A phenomenon... but not for me
GIG OF THE WEEK
Taylor Swift
University of Phoenix Stadium, Arizona
(Plays Croke Park, June 15-16)
★★★★★
Outside Phoenix, Arizona, stands a stadium like a giant saucepan, plonked in a field. ‘Build it and they will come,’ I say to my twentysomething Uber driver. She looks at me blankly.
On a sweltering night, the stadium is icily air-conditioned for Taylor Swift’s Reputation tour. There are merchandise stalls everywhere, attracting queues like airport security. In a crowd of 59,000, most of the seven ages of woman are represented – tots in frocks, tweens in jeans, students in mini-skirts, young professionals in suits, mums linking arms with their daughters. Welcome to pop in 2018: it’s a woman’s woman’s woman’s world.
Whoever said ‘you can’t please all the people all the time’ obviously hadn’t come across Taylor Swift. ‘For 14 months,’ she confides, ‘I was following what you guys were saying online. I saw what you were hoping for from this tour and tried to put
together a combination of all the things you wanted.’ She’s not a pop star at all. She’s a focus group. Her researches lead, inevitably, to overkill: dancers, lasers, fireworks, flame-throwers, a flying cage to whisk her to the B-stage. She merrily borrows ideas – from George Michael (2006) a main stage that’s also a video screen; from Coldplay (2012) a wristband for everyone, flickering to the beat.
Her own stamp takes the form of supersized snakes – a retort to Kim Kardashian, who called her a snake on Twitter.
‘I went through some low times,’ Swift says. ‘Didn’t know if I was gonna do this any more. But I wanted to send a message to you guys that if someone is mean to you on social media, and other people go along with it, it doesn’t have to defeat you.

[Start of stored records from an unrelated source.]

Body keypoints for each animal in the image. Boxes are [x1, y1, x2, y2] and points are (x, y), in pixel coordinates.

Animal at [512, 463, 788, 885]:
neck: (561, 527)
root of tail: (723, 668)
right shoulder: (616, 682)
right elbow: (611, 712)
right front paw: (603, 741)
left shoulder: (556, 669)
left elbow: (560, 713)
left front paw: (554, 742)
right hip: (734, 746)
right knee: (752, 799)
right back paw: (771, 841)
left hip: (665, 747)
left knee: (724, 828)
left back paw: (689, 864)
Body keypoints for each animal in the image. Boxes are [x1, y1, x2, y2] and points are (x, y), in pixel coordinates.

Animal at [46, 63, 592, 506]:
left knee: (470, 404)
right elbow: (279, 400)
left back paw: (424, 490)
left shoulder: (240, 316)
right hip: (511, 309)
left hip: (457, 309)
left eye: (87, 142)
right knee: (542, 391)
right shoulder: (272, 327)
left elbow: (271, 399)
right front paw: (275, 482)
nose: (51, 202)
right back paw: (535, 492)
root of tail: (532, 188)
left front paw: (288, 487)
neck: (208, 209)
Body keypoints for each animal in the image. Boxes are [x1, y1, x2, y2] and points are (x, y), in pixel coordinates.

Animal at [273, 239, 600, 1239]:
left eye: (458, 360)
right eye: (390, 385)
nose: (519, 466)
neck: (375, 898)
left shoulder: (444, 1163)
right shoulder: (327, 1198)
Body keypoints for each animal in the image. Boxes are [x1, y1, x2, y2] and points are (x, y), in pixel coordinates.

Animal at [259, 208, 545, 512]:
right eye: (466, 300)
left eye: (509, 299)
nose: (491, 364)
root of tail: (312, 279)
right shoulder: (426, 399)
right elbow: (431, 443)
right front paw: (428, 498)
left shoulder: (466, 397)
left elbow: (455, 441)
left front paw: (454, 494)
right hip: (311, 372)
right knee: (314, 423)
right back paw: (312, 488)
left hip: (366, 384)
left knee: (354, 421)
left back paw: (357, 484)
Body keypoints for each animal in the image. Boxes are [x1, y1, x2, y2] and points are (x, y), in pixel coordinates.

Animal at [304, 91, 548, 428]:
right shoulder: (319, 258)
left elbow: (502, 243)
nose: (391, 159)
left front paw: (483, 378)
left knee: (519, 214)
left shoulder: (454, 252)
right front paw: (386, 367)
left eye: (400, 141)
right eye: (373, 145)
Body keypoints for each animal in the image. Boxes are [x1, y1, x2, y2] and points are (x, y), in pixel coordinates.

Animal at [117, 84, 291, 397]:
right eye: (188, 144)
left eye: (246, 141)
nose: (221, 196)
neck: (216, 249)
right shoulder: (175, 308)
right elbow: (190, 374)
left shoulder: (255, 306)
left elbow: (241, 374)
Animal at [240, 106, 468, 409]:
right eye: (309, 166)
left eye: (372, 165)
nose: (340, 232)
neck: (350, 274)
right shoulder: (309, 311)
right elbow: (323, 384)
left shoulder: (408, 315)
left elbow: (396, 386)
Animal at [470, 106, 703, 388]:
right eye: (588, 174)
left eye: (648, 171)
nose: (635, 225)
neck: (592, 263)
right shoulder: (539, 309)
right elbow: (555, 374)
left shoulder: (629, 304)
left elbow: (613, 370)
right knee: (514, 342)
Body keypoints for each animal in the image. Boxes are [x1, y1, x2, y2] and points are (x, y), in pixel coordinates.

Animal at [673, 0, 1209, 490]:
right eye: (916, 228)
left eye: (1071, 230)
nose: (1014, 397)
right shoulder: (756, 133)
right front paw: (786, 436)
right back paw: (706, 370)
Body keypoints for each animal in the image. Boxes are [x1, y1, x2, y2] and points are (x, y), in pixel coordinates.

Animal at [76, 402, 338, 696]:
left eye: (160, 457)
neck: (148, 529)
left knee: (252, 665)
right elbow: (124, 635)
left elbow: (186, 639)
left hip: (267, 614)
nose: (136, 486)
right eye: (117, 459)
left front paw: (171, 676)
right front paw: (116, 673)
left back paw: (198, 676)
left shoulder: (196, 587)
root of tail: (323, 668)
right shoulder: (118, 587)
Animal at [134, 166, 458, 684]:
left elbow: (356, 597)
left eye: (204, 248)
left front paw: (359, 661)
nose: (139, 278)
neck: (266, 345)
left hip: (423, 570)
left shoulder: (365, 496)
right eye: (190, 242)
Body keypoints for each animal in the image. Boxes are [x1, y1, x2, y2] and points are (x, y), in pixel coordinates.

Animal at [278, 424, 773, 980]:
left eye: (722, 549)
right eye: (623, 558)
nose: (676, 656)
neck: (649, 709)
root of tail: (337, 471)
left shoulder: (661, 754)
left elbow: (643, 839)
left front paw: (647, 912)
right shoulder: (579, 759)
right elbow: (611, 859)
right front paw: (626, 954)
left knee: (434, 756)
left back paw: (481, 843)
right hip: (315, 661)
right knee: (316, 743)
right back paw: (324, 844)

The lesson is you shouldn’t care if you feel misunderstood by people who don’t know you.’
Amid the life lessons and the eye candy, the music is incidental. Mostly serviceable dancepop, it leaves me as cold as the air-con. Still, you have to admire Taylor as a phenomenon. Glamorous but relatable, she appeals to the little girl inside the grown woman, and vice versa. You can draw your own conclusions when she plays Croke Park on the 15th and 16th of this month.